Annie Abrahams : Oui, ici la poupée a une volonté propre. D’ailleurs, tu sais, petite fille je n’ai jamais eu de poupée… je ne sais pas si je regrette.

Poptronics : La présence du cordon (ombilical, un monde sans fil avec fil ?) et l’aspect un peu « archaïque » de l’installation (je pense à la scénographie limitée, aux tentes dont l’esthétique est standard) fait penser à une Annette Messager qui revisite l’univers de l’enfance, les doudous, Pinocchio, etc., en dévoilant leur côté effrayant. Vous aussi, vous partez d’éléments très concrets de la vie quotidienne (pour les vacances mais aussi pour les SDF), et vous mettez en place un dispositif qui augmente la dimension cachée (l’intimité sous une tente, la difficulté d’échanger avec des artefacts technos).

Annie Abrahams : L’idée que la référence utérus pourrait dévoiler une régression m’effraie. Non pas que je redoute la régression personnelle, il y a du bien dans ça. Mais je redoute une société dont les membres ne se préoccupent que de leur sécurité, de leur confort, de la survie de leurs avatars dans le virtuel et où ils ont du mal à prendre leurs responsabilités dans le monde réel.

Poptronics : Avez-vous prévu de reproduire cette performance ?

Nicolas Frespech : Avec Annie, je crois bien que nous ne sommes pas encore prêts à faire du sensationnel, ça viendra peut-être un jour dans une version #120 où on pourra proposer de se pendre, mais je trouve que ce qu’on a réussi à faire tous les deux, c’est déjà sensationnel.

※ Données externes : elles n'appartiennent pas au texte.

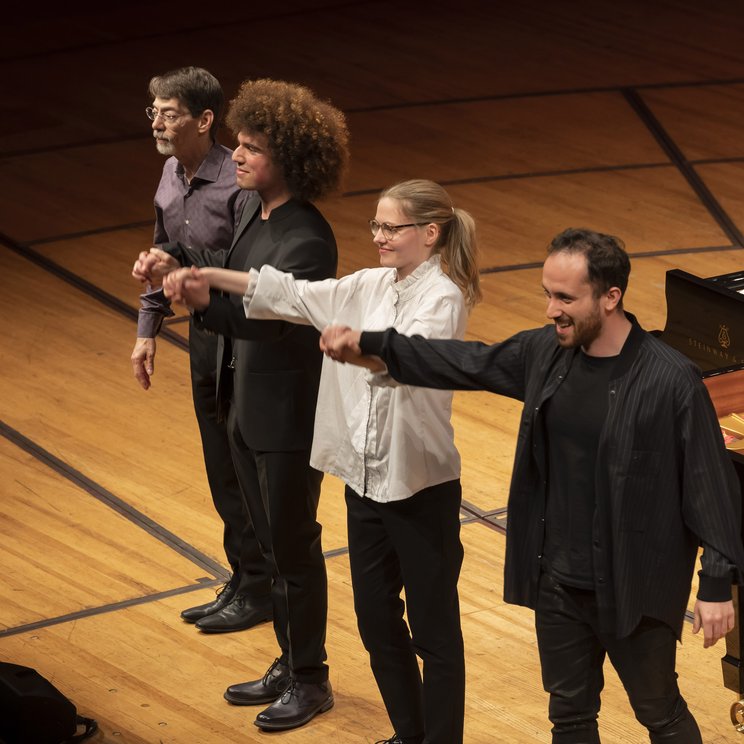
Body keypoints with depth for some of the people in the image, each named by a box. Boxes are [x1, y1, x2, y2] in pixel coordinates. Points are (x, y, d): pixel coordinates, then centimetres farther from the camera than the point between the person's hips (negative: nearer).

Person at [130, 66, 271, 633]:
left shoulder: (237, 186, -23)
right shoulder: (172, 173, 4)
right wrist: (149, 327, 15)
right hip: (205, 333, 8)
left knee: (246, 471, 3)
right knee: (222, 469, 17)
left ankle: (258, 590, 18)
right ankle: (242, 580, 30)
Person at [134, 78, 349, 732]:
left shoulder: (307, 239, -25)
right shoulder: (255, 212, 2)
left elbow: (271, 310, -36)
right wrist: (177, 259, 3)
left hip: (289, 416, -9)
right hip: (246, 405, 9)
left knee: (294, 548, 6)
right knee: (272, 544, 20)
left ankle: (311, 680, 23)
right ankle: (289, 666, 36)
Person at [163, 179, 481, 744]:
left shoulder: (444, 298, -16)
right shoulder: (373, 286, 6)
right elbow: (294, 295, 8)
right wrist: (211, 278, 0)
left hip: (420, 485, -8)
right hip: (366, 477, 8)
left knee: (434, 631, 3)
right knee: (377, 622, 17)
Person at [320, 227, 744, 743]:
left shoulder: (670, 380, -20)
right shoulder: (546, 352, -2)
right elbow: (467, 363, 12)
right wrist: (367, 346, 7)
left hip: (635, 589, -6)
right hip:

Annie Abrahams : J’ai comme Nicolas très envie d’élargir/continuer le projet. Nous pouvons envisager de présenter les deux vidéos enregistrées l’une en face de l’autre dans une installation vidéo.
Puis j’aimerais faire une série de trois performances sur le même principe. Nicolas et moi nous n’avons pas utilisé toutes nos idées et nos réserves. Nous ne sommes pas non plus au bout des surprises. Le mot clef n’est pas identité, mais authenticité.